According to new research, the overwhelming majority of people (86%) believe they should be seen by a consultant if they have cancer, but there’s much less awareness that some mental illnesses require consultant diagnosis and care.

In a survey of 2,000 people, only 59% questioned thought people with an eating disorder should be referred to a specialist, despite eating disorders being classed as severe mental illnesses by the NHS.


The survey highlighted similar findings for other severe mental illnesses including bipolar disorder and addiction.

In light of the survey results, the Royal College of Psychiatrists is calling for better public education around mental illnesses so the public are equipped to access the help they need.
Under the NHS mental health conditions are split into two categories when diagnosed: Common Mental Disorders (CMDs) and Severe Mental Illnesses (SMIs).

CMDs usually comprise of different types of depression and anxiety which can cause emotional distress and interfere with daily function, but “do not usually affect insight or cognition”.

In contrast SMIs are longstanding conditions where a sufferer will experience symptoms with multiple elements, potentially leading to significant disability.

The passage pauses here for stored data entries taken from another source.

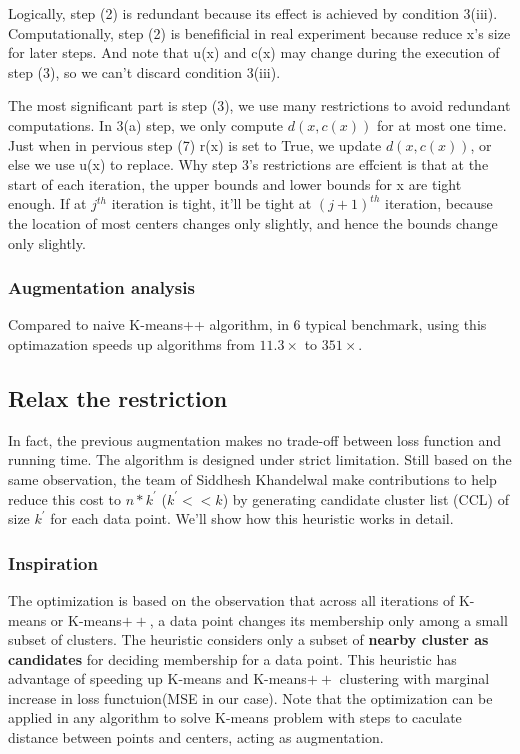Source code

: \documentclass[11pt]{article}
\begin{document}
Logically, step (2) is redundant because its effect is achieved by condition 3(iii). Computationally, step (2) is benefificial in real experiment because reduce x's size for later steps. And note that u(x) and c(x) may change during the execution of step (3), so we can't discard condition 3(iii).\par
The most significant part is step (3), we use many restrictions to avoid redundant computations. In 3(a) step, we only compute $d(x,c(x))$ for at most one time. Just when in pervious step (7) r(x) is set to True, we update  $d(x,c(x))$, or else we use u(x) to replace. Why step 3's restrictions are effcient is that at the start of each iteration, the upper bounds and lower bounds for x are tight enough. If at $j^{th}$ iteration is tight, it'll be tight at $(j+1)^{th}$ iteration, because the location of most centers changes only slightly, and hence the bounds change only slightly. \par

\subsubsection{Augmentation analysis}
Compared to naive K-means++ algorithm, in 6 typical benchmark, using this optimazation speeds up algorithms from $ 11.3 \times$ to $  351 \times$.

\subsection{Relax the restriction}
In fact, the previous augmentation makes no trade-off between loss function and running time. The algorithm is designed under strict limitation. Still based on the same observation, the team of Siddhesh Khandelwal\cite{Faster} make contributions to help reduce this cost to $n * k^{\prime}$ ($k^{\prime} << k$) by generating candidate cluster list (CCL) of size $k^{\prime}$ for each data point. We'll show how this heuristic works in detail.
\subsubsection{Inspiration}
The optimization is based on the observation that across all iterations of K-means or K-means$++$, a data point changes its membership only among a small subset of clusters. The heuristic considers only a subset of \textbf{nearby cluster as candidates} for deciding membership for a data point. This heuristic has advantage of speeding up K-means and K-means$++$ clustering with marginal increase in loss functuion(MSE in our case). Note that the optimization can be applied in any algorithm to solve K-means problem with steps to caculate distance between points and centers, acting as augmentation.
\end{document}
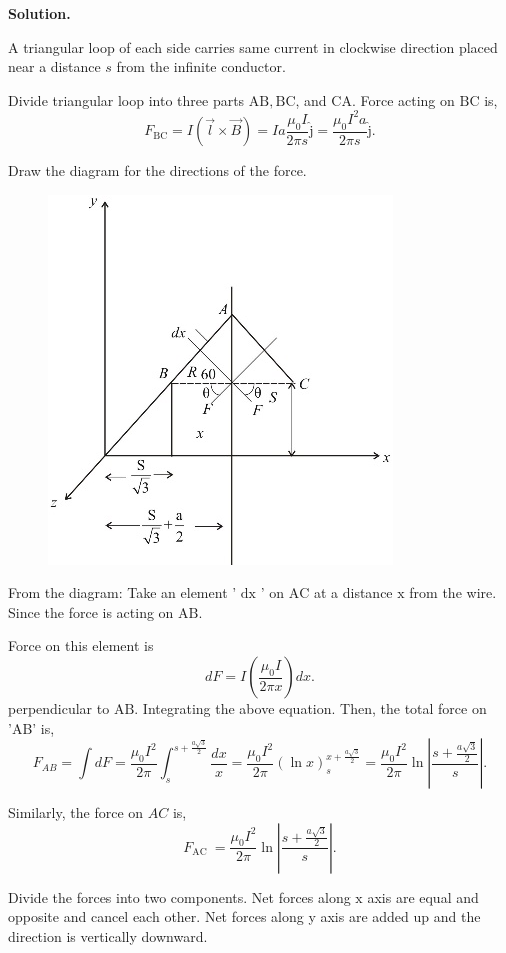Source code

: \documentclass[12pt, a4paper, oneside]{report}
\newenvironment{solution}{
  \par\medskip\noindent
  \textbf{Solution.}\quad\itshape
  \par\noindent\makebox[\linewidth]{\rule{\textwidth}{0.4pt}}
}{
  \par\noindent\makebox[\linewidth]{\rule{\textwidth}{0.4pt}}
  \par\medskip
}
\begin{document}
\begin{solution}
A triangular loop of each side carries same current in clockwise direction placed near a distance $s$ from the infinite conductor.

Divide triangular loop into three parts $\mathrm{AB}, \mathrm{BC}$, and $\mathrm{CA}$.
Force acting on $\mathrm{BC}$ is,
$$
F_{\mathrm{BC}}  =I(\vec{l} \times \vec{B}) =I a \frac{\mu_0 I}{2 \pi s} \hat{\mathrm{j}} =\frac{\mu_0 I^2 a}{2 \pi s} \hat{\mathrm{j}}.
$$

Draw the diagram for the directions of the force.

\begin{figure}[ht!]
    \centering
    \includegraphics[width=0.6\linewidth]{9.png}
    \caption{}
    \label{fig:enter-label}
\end{figure}

From the diagram:
Take an element ' $\mathrm{dx}$ ' on $\mathrm{AC}$ at a distance $\mathrm{x}$ from the wire. Since the force is acting on $\mathrm{AB}$.

Force on this element is
$$
d F=I\left(\frac{\mu_0 I}{2 \pi x}\right) d x.
$$
perpendicular to $\mathrm{AB}$.
Integrating the above equation. Then, the total force on 'AB' is,
$$
F_{A B}  =\int d F  =\frac{\mu_0 I^2}{2 \pi} \int_s^{s+\frac{a \sqrt{3}}{2}} \frac{d x}{x}  =\frac{\mu_0 I^2}{2 \pi}(\ln x)_s^{x+\frac{a \sqrt{3}}{2}}  =\frac{\mu_0 I^2}{2 \pi} \ln \left|\frac{s+\frac{a \sqrt{3}}{2}}{s}\right|.
$$

Similarly, the force on $A C$ is,
$$
F_{\text {AC }}=\frac{\mu_0 I^2}{2 \pi} \ln \left|\frac{s+\frac{a \sqrt{3}}{2}}{s}\right|.
$$

Divide the forces into two components. Net forces along $\mathrm{x}$ axis are equal and opposite and cancel each other. Net forces along y axis are added up and the direction is vertically downward.


\end{solution}
\end{document}
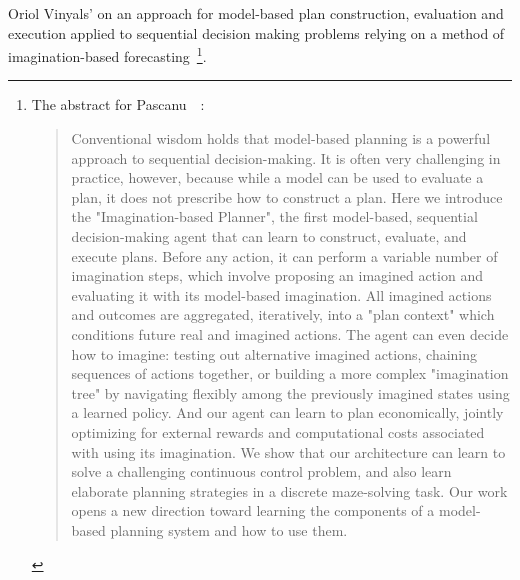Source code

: Oriol Vinyals' {} on an approach for model-based plan construction, evaluation and execution applied to sequential decision making problems relying on a method of imagination-based forecasting~\cite{PascanuetalCoRR-17}\footnote{%
%
  The abstract for Pascanu~\etal{}~\cite{PascanuetalCoRR-17}:
%
  \begin{quotation}
%
   Conventional wisdom holds that model-based planning is a powerful approach to sequential decision-making. It is often very challenging in practice, however, because while a model can be used to evaluate a plan, it does not prescribe how to construct a plan. Here we introduce the "Imagination-based Planner", the first model-based, sequential decision-making agent that can learn to construct, evaluate, and execute plans. Before any action, it can perform a variable number of imagination steps, which involve proposing an imagined action and evaluating it with its model-based imagination. All imagined actions and outcomes are aggregated, iteratively, into a "plan context" which conditions future real and imagined actions. The agent can even decide how to imagine: testing out alternative imagined actions, chaining sequences of actions together, or building a more complex "imagination tree" by navigating flexibly among the previously imagined states using a learned policy. And our agent can learn to plan economically, jointly optimizing for external rewards and computational costs associated with using its imagination. We show that our architecture can learn to solve a challenging continuous control problem, and also learn elaborate planning strategies in a discrete maze-solving task. Our work opens a new direction toward learning the components of a model-based planning system and how to use them.  
%
  \end{quotation}}.

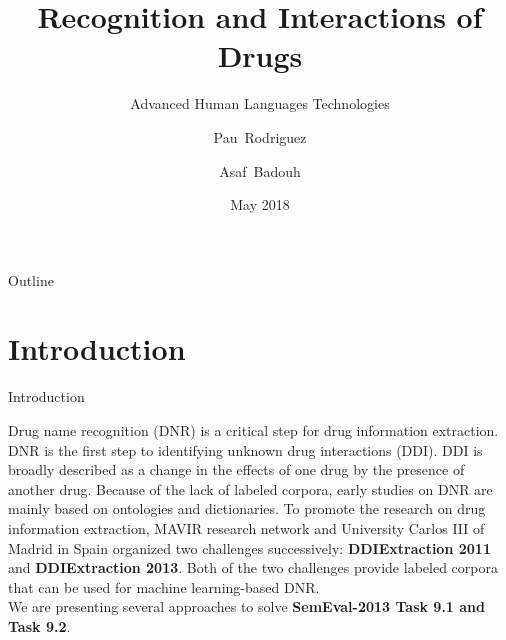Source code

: \documentclass[xcolor=table]{beamer}
\title{Recognition and Interactions of Drugs}
\subtitle{Advanced Human Languages Technologies}
\author{Pau~Rodriguez \and Asaf~Badouh}
\institute[]
{
  Universitat Politecnica de Catalunya\\
  MIRI - Data Science
  }
\date{May 2018}
\begin{document}
\begin{frame}
  \titlepage
\end{frame}

\begin{frame}{Outline}
  \tableofcontents
\end{frame}


\section{Introduction}
\begin{frame}{Introduction}

Drug name recognition (DNR) is a critical step for drug information extraction.
DNR is the first step to identifying unknown drug interactions (DDI).
DDI is broadly described as a change in the effects of one drug by the presence of another drug.
Because of the lack of labeled corpora, early studies on DNR are mainly based on ontologies and dictionaries.
To promote the research on drug information extraction, MAVIR research network and University Carlos III of Madrid in Spain organized two challenges successively: \textbf{DDIExtraction 2011} and \textbf{DDIExtraction 2013}. 
Both of the two challenges provide labeled corpora that can be used for machine learning-based DNR.\\
We are presenting several approaches to solve \textbf{SemEval-2013 Task 9.1 and Task 9.2}. 
\end{frame}



    
\end{document}
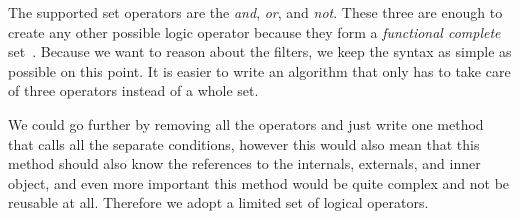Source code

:The supported set operators are the \emph{and}, \emph{or}, and \emph{not}. These three are enough to create any other possible logic operator because they form a \emph{functional complete} set~\cite{vanBenthem91}.
Because we want to reason about the filters, we keep the syntax as simple as possible on this point. It is easier to write an algorithm that only has to take care of three
operators instead of a whole set.

We could go further by removing all the operators and just write one method that calls all the separate
conditions, however this would also mean that this method should also know the references to the internals, externals,
and inner object, and even more important this method would be quite complex and not be reusable at all. Therefore we adopt a limited set
of logical operators.

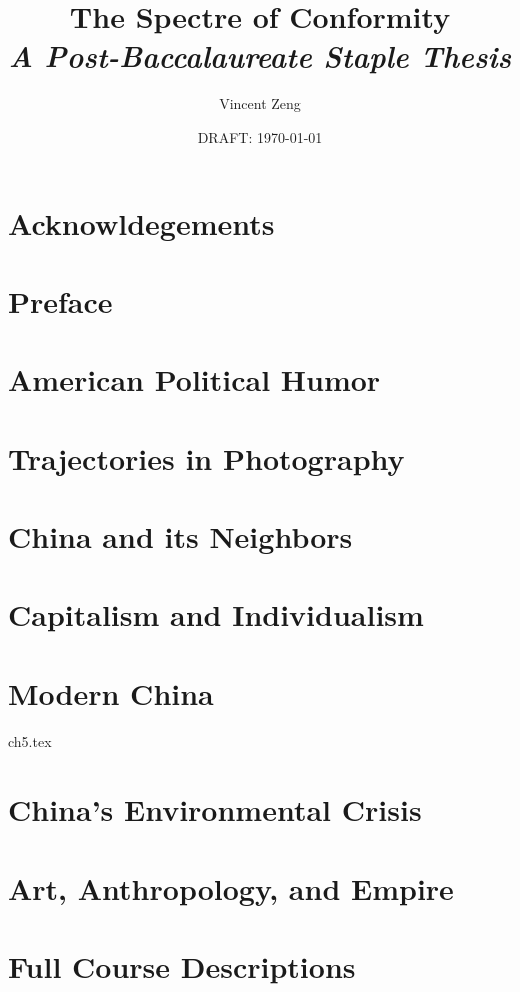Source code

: \documentclass{book}[10pt]
\title{\Huge{The Spectre of Conformity\\
\huge{\textit{A Post-Baccalaureate Staple Thesis}}}}
\author{Vincent Zeng}
\date{DRAFT: \today}
\begin{document}
\maketitle


\frontmatter
\chapter{Acknowldegements}


\tableofcontents

\blankpage
\blankpage

\chapter{Preface}


\blankpage
\blankpage

\mainmatter

\chapter{American Political Humor}


\chapter{Trajectories in Photography}


\chapter{China and its Neighbors}


\chapter{Capitalism and Individualism}


\chapter{Modern China}
 {ch5.tex}

\chapter{China's Environmental Crisis}


\chapter{Art, Anthropology, and Empire}


\appendix

\chapter{Full Course Descriptions}


\end{document}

According to the researchers, GPs manage around 90% of all mental health conditions. The remaining 10% of mental health conditions are more complex, enduring illnesses which require the attention of a specialist team led by a psychiatrist.

A consultant is the most senior doctor in a given field of medicine. A consultant psychiatrist is the most senior medical doctor specialising in mental health.

Bipolar disorder is a severe mental illness experienced by up to 1.3 million people in the UK. Yet the Royal College of Psychiatrists survey found 42% of people did not know that a psychiatrist is responsible for diagnosing the condition.

Alcohol addiction is also a severe mental illness that is more deadly than some cancers, yet fewer than half (44%) of the people polled thought that someone with alcohol addiction should be referred to a consultant psychiatrist.

What’s more just 23% knew that addiction to opioids such as codeine and heroin is more deadly than cervical cancer.

The researchers said the figures show the public does not understand how severe mental illness can be and does not appreciate the level of specialist care required to get help people.

They believe the next step is to equip the public with that knowledge so they have the best chance of accessing the right healthcare when they need it.

Speaking as the Royal College of Psychiatrists launches its Choose Psychiatry recruitment campaign, President Professor Wendy Burn said: “The work done to tackle stigma has been astounding and I could not be prouder of the open culture we’re fostering about mental health. But our poll shows that people do not fully appreciate how severe mental illness can be.

“Psychiatrists are the only medically trained mental health professionals. When it comes to treating severe mental illnesses their input is irreplaceable.

“Early intervention is crucial to avoid patients reaching a crisis – but this can only be done if the skilled workforce is there to intervene.

“We need more medical students to choose psychiatry because without them, we cannot deliver the high-quality care that our patients deserve.”

Dr Kate Lovett, Dean of the Royal College of Psychiatrists said: “People with a severe mental illness should expect to see a specialist consultant, just as you would for a severe physical illness. We need to raise awareness about the full spectrum of mental health to ensure everyone can get the right care at the right time.”